Mineral ini berperan dalam menjaga keseimbangan cairan, fungsi saraf dan otot, serta membantu mempertahankan tekanan darah dalam kondisi normal.
Asupan kalium yang cukup juga penting sebagai bagian dari pola makan yang mendukung kesehatan jantung.
3. Mengandung Berbagai Antioksidan
Tidak hanya mineral dan serat, kulit pisang juga mengandung senyawa antioksidan seperti polifenol, flavonoid, serta karotenoid.
Jumlah beberapa senyawa tersebut dapat berubah seiring tingkat kematangan buah. Antioksidan berfungsi membantu melindungi sel tubuh dari kerusakan akibat radikal bebas.
Karotenoid seperti lutein, alfa-karoten, dan beta-karoten juga memiliki peran dalam mendukung kesehatan mata dan kulit.
4. Berpotensi Mendukung Kadar Kolesterol
Serat yang terdapat pada kulit pisang dapat membantu proses pencernaan lemak dan kolesterol. Serat tertentu dapat mengikat sebagian kolesterol di saluran pencernaan sehingga membantu proses pengeluarannya dari tubuh.
Selain itu, kandungan polifenol pada kulit pisang juga berpotensi mendukung kadar kolesterol yang sehat.
Menjaga kadar kolesterol tetap dalam batas sehat merupakan salah satu bagian dari upaya mempertahankan kesehatan jantung.

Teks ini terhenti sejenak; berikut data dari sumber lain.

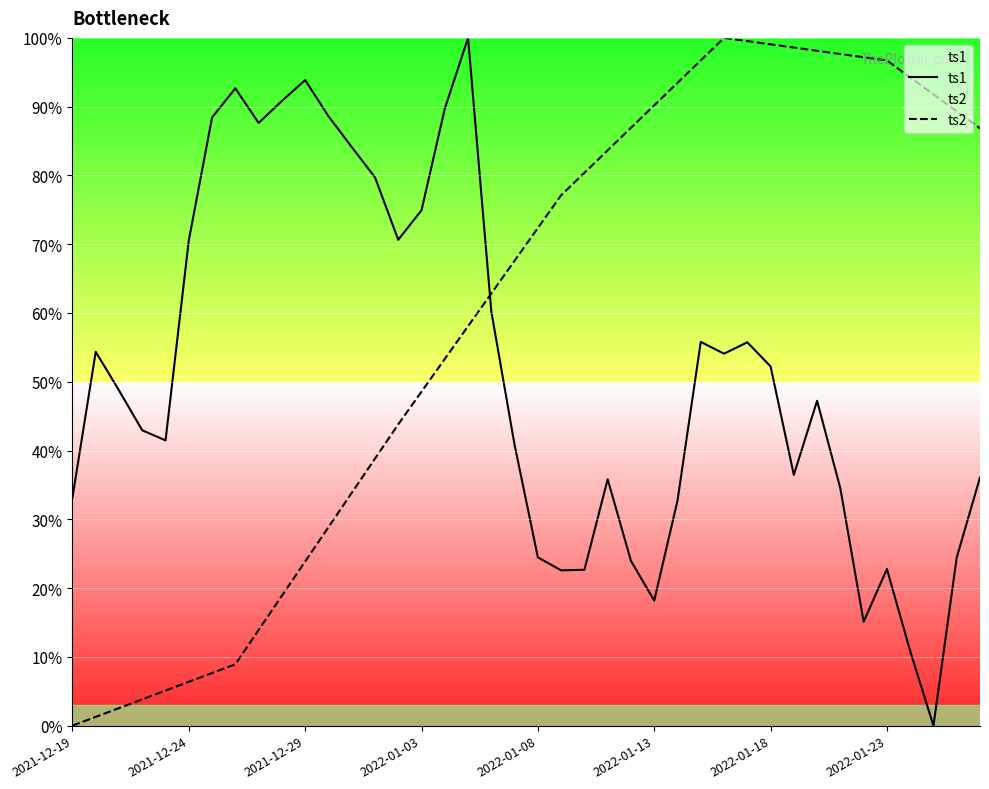

Rank the series at 8 from lowest to highest value.

ts2, ts1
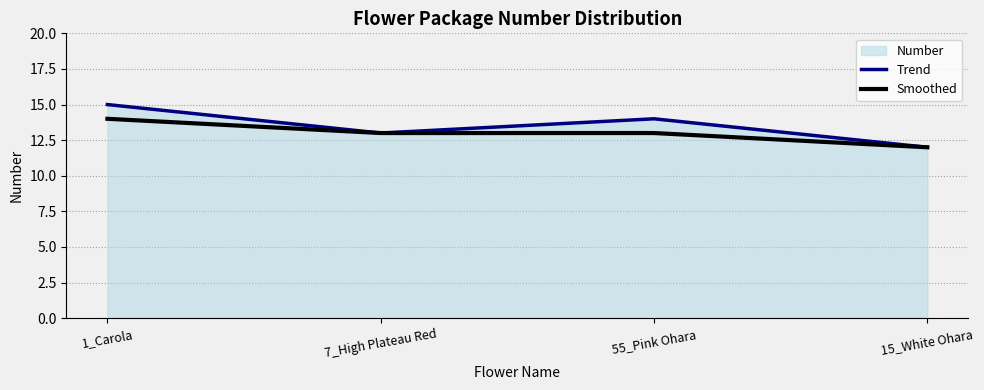

Where is Smoothed nearest to the value 13?

7_High Plateau Red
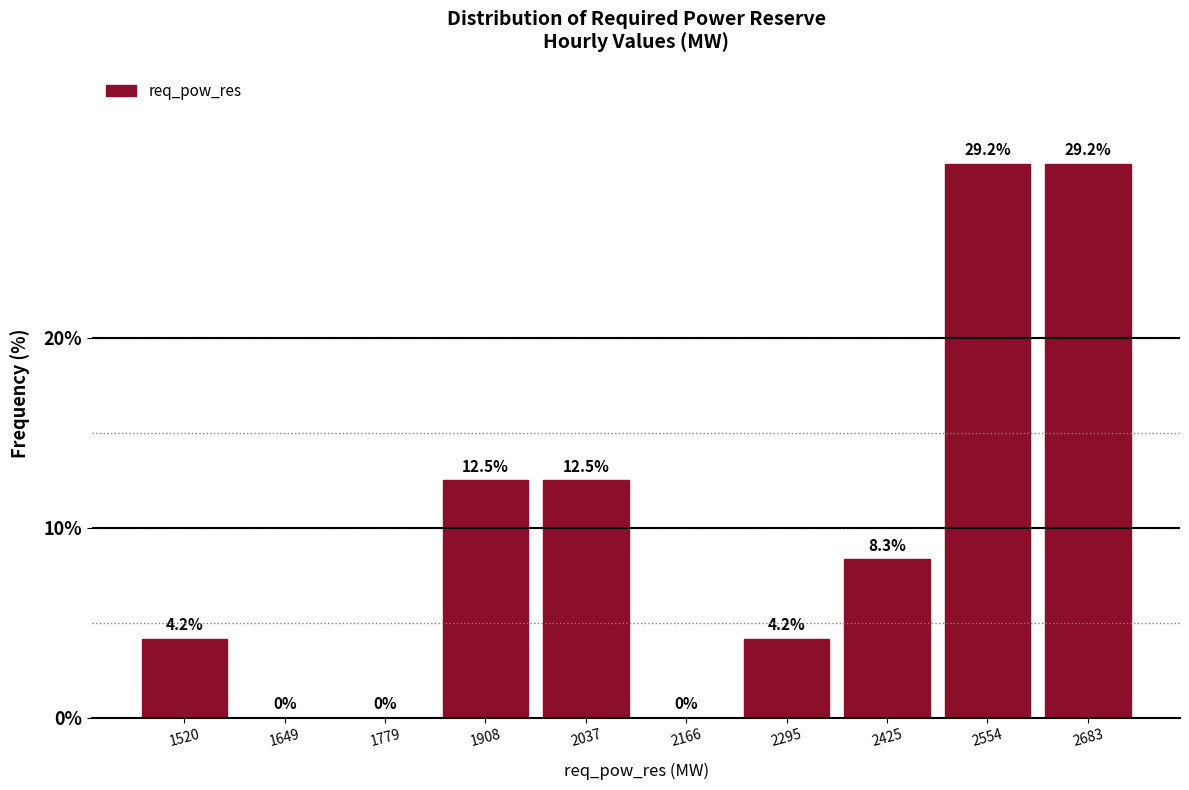

Reading left to right, transcribe this chart: for each bar, give the range it covers on the x-axis and its height. The bar edges are not printed on the chart, so give them approximately, as read against the axis.

1460 to 1580: 4.2
1580 to 1720: 0.0
1720 to 1840: 0.0
1840 to 1980: 12.5
1980 to 2100: 12.5
2100 to 2240: 0.0
2240 to 2360: 4.2
2360 to 2480: 8.3
2480 to 2620: 29.2
2620 to 2740: 29.2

5. Membantu Mengatur Gula Darah
Kandungan serat pada kulit pisang dapat memperlambat proses penyerapan karbohidrat. Hal ini berpotensi membantu menjaga kenaikan gula darah agar tidak berlangsung terlalu cepat setelah makan.
Polifenol yang terdapat di dalamnya juga sedang diteliti karena potensinya dalam mendukung regulasi gula darah.
Meski demikian, kulit pisang bukan pengganti pengobatan bagi penderita diabetes. Orang dengan diabetes atau resistensi insulin tetap perlu mengatur pola makan secara keseluruhan sesuai anjuran tenaga kesehatan.
6. Berpotensi Mendukung Suasana Hati dan Tidur
Kulit pisang mengandung triptofan, yaitu asam amino yang digunakan tubuh dalam berbagai proses, termasuk produksi serotonin.
Serotonin berperan dalam pengaturan suasana hati. Selain itu, kandungan magnesium dan triptofan pada kulit pisang juga dikaitkan dengan proses yang berhubungan dengan kualitas tidur.
Namun, manfaat tersebut tidak berarti mengonsumsi kulit pisang secara otomatis dapat mengatasi gangguan tidur atau masalah suasana hati.
7. Berpotensi Bermanfaat bagi Kulit
Kulit pisang juga memiliki sejumlah senyawa yang memiliki aktivitas antimikroba. Karena itu, bagian buah ini telah banyak dibahas dalam kaitannya dengan perawatan kulit.
Beberapa penggunaan tradisional memanfaatkan kulit pisang untuk membantu meredakan rasa gatal akibat gigitan serangga. Kandungan tertentu di dalamnya juga berpotensi mendukung kesehatan kulit.
Meski begitu, penggunaan langsung pada kulit tidak selalu cocok untuk semua orang. Sebaiknya lakukan uji pada area kecil terlebih dahulu dan hentikan jika muncul iritasi.
Cara Mengonsumsi Kulit Pisang
Kulit pisang memang dapat dimanfaatkan sebagai makanan, tetapi bukan berarti bisa langsung dimakan begitu saja. Kulit perlu dicuci bersih terlebih dahulu untuk menghilangkan kotoran dan residu yang menempel.
Kulit pisang yang sudah matang biasanya lebih lunak sehingga lebih mudah diolah. Bagian ini dapat dimasukkan ke dalam smoothie atau dimasak bersama bahan makanan lain.
Teknik memasak seperti merebus atau menumis juga dapat membantu membuat teksturnya lebih mudah dikonsumsi.
Meski memiliki berbagai kandungan nutrisi, kulit pisang tetap sebaiknya dikonsumsi sebagai bagian dari pola makan yang beragam. Manfaatnya tidak perlu dilebih-lebihkan, dan kebersihan serta cara pengolahan menjadi hal penting sebelum mengonsumsinya.